» Exercise details:
Please copy the data below exactly; none of the pictures in it belong in the copy.

= Beginning of Section =

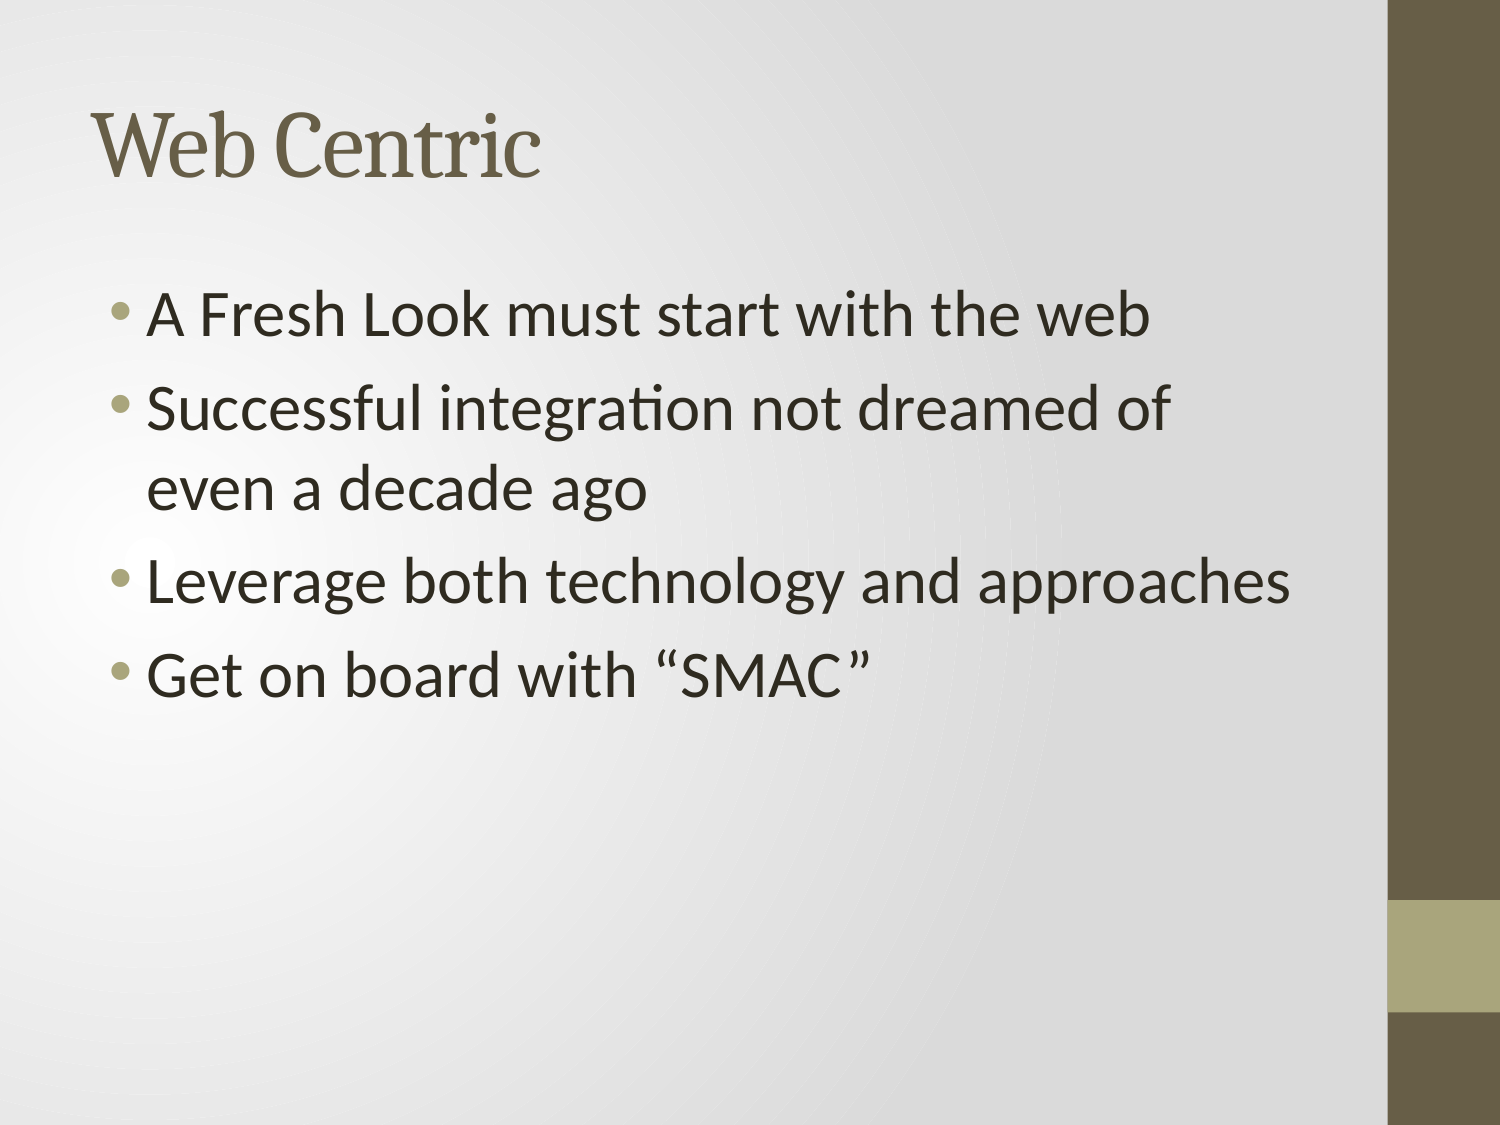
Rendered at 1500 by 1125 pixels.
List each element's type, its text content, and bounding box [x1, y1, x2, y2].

list A Fresh Look must start with the web Successful integration not dreamed of even a decade ago Leverage both technology and approaches Get on board with “SMAC” [75, 262, 1325, 1050]
title Web Centric [75, 45, 1325, 233]
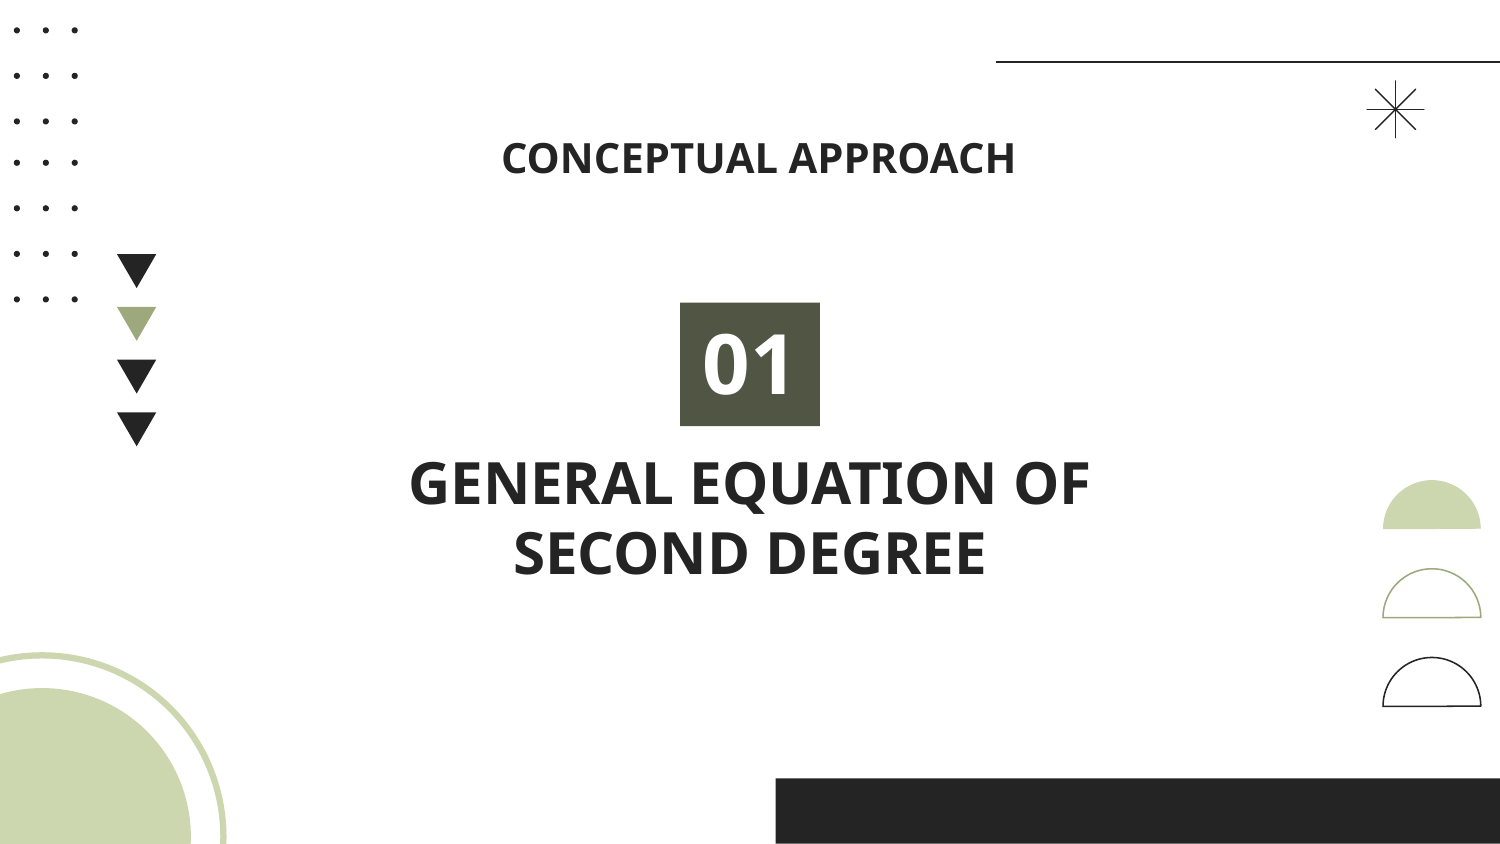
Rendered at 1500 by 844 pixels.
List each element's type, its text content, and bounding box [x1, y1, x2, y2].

= End of Section =

» Solved exercise:
Rendered at 1500 by 1125 pixels.
List each element's type, its text content, and bounding box [x1, y1, x2, y2].

list A Fresh Look must start with the web Successful integration not dreamed of even a decade ago Leverage both technology and approaches Get on board with “SMAC” [75, 262, 1325, 1050]
title Web Centric [75, 45, 1325, 233]
Rendered at 1500 by 844 pixels.
List each element's type, its text content, and bounding box [x1, y1, x2, y2].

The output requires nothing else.